■ Work instruction
Please return every entry below exactly as written, without any of its pictures.

=== Begin Enclosure ===

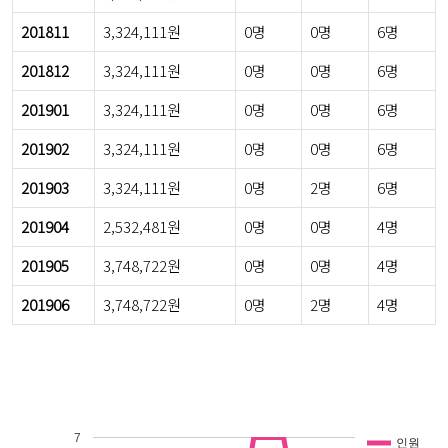
201811
3,324,111원
0명
0명
6명
201812
3,324,111원
0명
0명
6명
201901
3,324,111원
0명
0명
6명
201902
3,324,111원
0명
0명
6명
201903
3,324,111원
0명
2명
6명
201904
2,532,481원
0명
0명
4명
201905
3,748,722원
0명
0명
4명
201906
3,748,722원
0명
2명
4명
7
인원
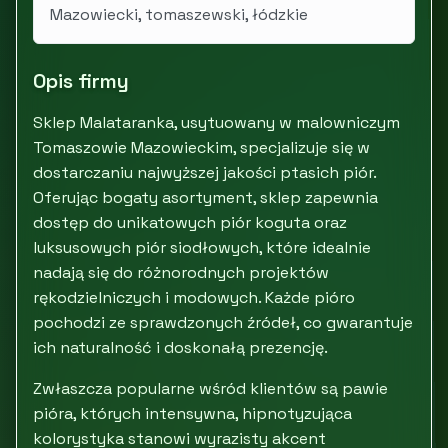
Mazowiecki, tomaszewski, łódzkie
Opis firmy
Sklep Malataranka, usytuowany w malowniczym
Tomaszowie Mazowieckim, specjalizuje się w
dostarczaniu najwyższej jakości ptasich piór.
Oferując bogaty asortyment, sklep zapewnia
dostęp do unikatowych piór koguta oraz
luksusowych piór siodłowych, które idealnie
nadają się do różnorodnych projektów
rękodzielniczych i modowych. Każde pióro
pochodzi ze sprawdzonych źródeł, co gwarantuje
ich naturalność i doskonałą prezencję.
Zwłaszcza popularne wśród klientów są pawie
pióra, których intensywna, hipnotyzująca
kolorystyka stanowi wyrazisty akcent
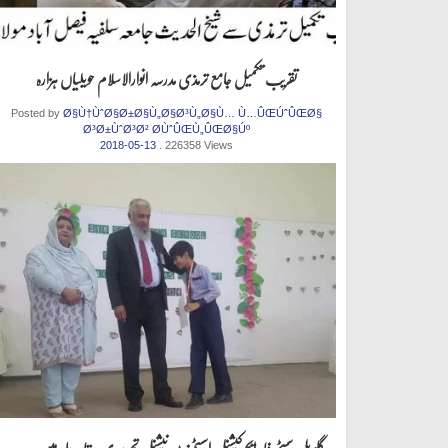
تقریب تکمیل جامع ترمذی مدرسہ انوارالاسلام حویلیاں ہزارہ
Posted by
Ø§Ù†ÙˆØ§Ø±Ø§Ù„Ø§Ø³Ù„Ø§Ù… Ù…ÛŒÚˆÛŒØ§
Ø³Ø±ÙˆØ³Ø² Ø­ÙˆÛŒÙ„ÛŒØ§Úº
2018-05-13
. 226358 Views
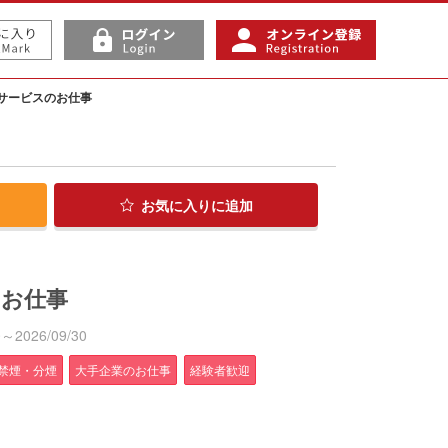
サービスのお仕事
お気に入り
に追加
のお仕事
2026/09/30
禁煙・分煙
大手企業のお仕事
経験者歓迎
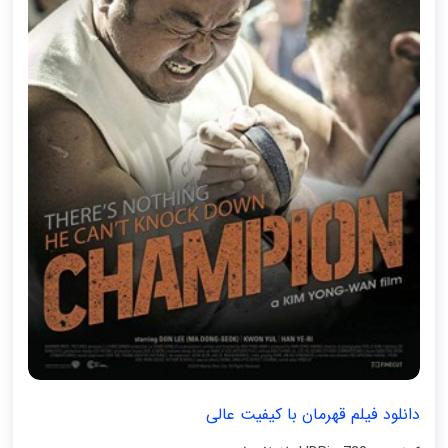
دانلود فیلم قهرمان با کیفیت عالی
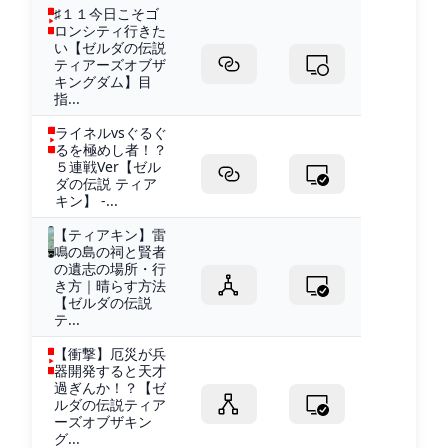
♯１１今日こそゴ
ロンシティ行きた
い【ゼルダの伝説
ティアーズオブザ
キングダム】目
指...
ライネルvsぐるぐ
るを極めし者！？
５連戦Ver【ゼル
ダの伝説 ティア
キン】 -...
【ティアキン】雷
鳴の島の祠と賢者
の遺志の場所・行
き方｜晴らす方法
【ゼルダの伝説
テ...
【衝撃】厄災が兵
器開発すると天才
過ぎんか！？【ゼ
ルダの伝説ティア
ーズオブザキン
グ...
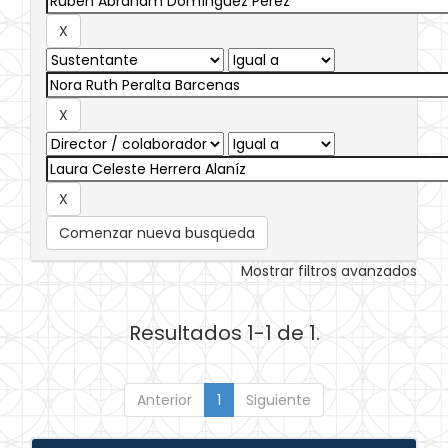
Comenzar nueva busqueda
Mostrar filtros avanzados
Resultados 1-1 de 1.
Anterior
1
Siguiente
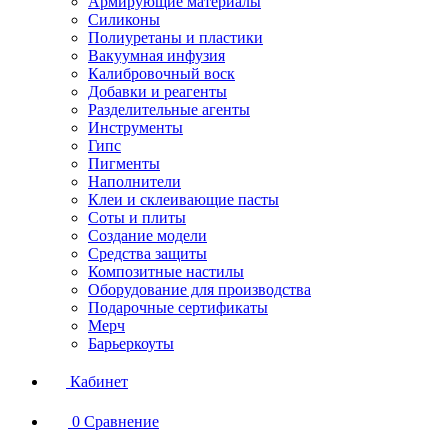
Армирующие материалы
Силиконы
Полиуретаны и пластики
Вакуумная инфузия
Калибровочный воск
Добавки и реагенты
Разделительные агенты
Инструменты
Гипс
Пигменты
Наполнители
Клеи и склеивающие пасты
Соты и плиты
Создание модели
Средства защиты
Композитные настилы
Оборудование для производства
Подарочные сертификаты
Мерч
Барьеркоуты
Кабинет
0
Сравнение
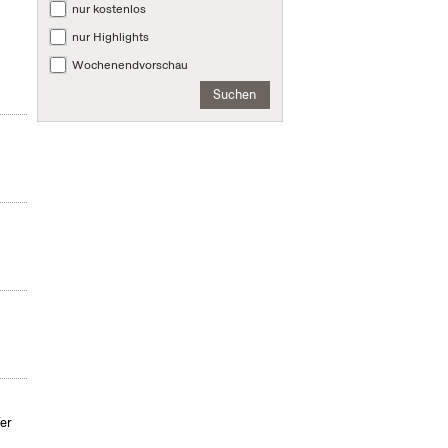
nur kostenlos
nur Highlights
Wochenendvorschau
Suchen
er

=== End Enclosure ===

■ Answer section
201811
3,324,111원
0명
0명
6명
201812
3,324,111원
0명
0명
6명
201901
3,324,111원
0명
0명
6명
201902
3,324,111원
0명
0명
6명
201903
3,324,111원
0명
2명
6명
201904
2,532,481원
0명
0명
4명
201905
3,748,722원
0명
0명
4명
201906
3,748,722원
0명
2명
4명
7
인원
Mazowiecki, tomaszewski, łódzkie
Opis firmy
Sklep Malataranka, usytuowany w malowniczym
Tomaszowie Mazowieckim, specjalizuje się w
dostarczaniu najwyższej jakości ptasich piór.
Oferując bogaty asortyment, sklep zapewnia
dostęp do unikatowych piór koguta oraz
luksusowych piór siodłowych, które idealnie
nadają się do różnorodnych projektów
rękodzielniczych i modowych. Każde pióro
pochodzi ze sprawdzonych źródeł, co gwarantuje
ich naturalność i doskonałą prezencję.
Zwłaszcza popularne wśród klientów są pawie
pióra, których intensywna, hipnotyzująca
kolorystyka stanowi wyrazisty akcent
تقریب تکمیل جامع ترمذی مدرسہ انوارالاسلام حویلیاں ہزارہ
Posted by
Ø§Ù†ÙˆØ§Ø±Ø§Ù„Ø§Ø³Ù„Ø§Ù… Ù…ÛŒÚˆÛŒØ§
Ø³Ø±ÙˆØ³Ø² Ø­ÙˆÛŒÙ„ÛŒØ§Úº
2018-05-13
. 226358 Views
サービスのお仕事
お気に入り
に追加
のお仕事
2026/09/30
禁煙・分煙
大手企業のお仕事
経験者歓迎
دانلود فیلم قهرمان با کیفیت عالی
♯１１今日こそゴ
ロンシティ行きた
い【ゼルダの伝説
ティアーズオブザ
キングダム】目
指...
ライネルvsぐるぐ
るを極めし者！？
５連戦Ver【ゼル
ダの伝説 ティア
キン】 -...
【ティアキン】雷
鳴の島の祠と賢者
の遺志の場所・行
き方｜晴らす方法
【ゼルダの伝説
テ...
【衝撃】厄災が兵
器開発すると天才
過ぎんか！？【ゼ
ルダの伝説ティア
ーズオブザキン
グ...
Comenzar nueva busqueda
Mostrar filtros avanzados
Resultados 1-1 de 1.
Anterior
1
Siguiente
Армирующие материалы
Силиконы
Полиуретаны и пластики
Вакуумная инфузия
Калибровочный воск
Добавки и реагенты
Разделительные агенты
Инструменты
Гипс
Пигменты
Наполнители
Клеи и склеивающие пасты
Соты и плиты
Создание модели
Средства защиты
Композитные настилы
Оборудование для производства
Подарочные сертификаты
Мерч
Барьеркоуты
Кабинет
0
Сравнение
nur kostenlos
nur Highlights
Wochenendvorschau
Suchen
er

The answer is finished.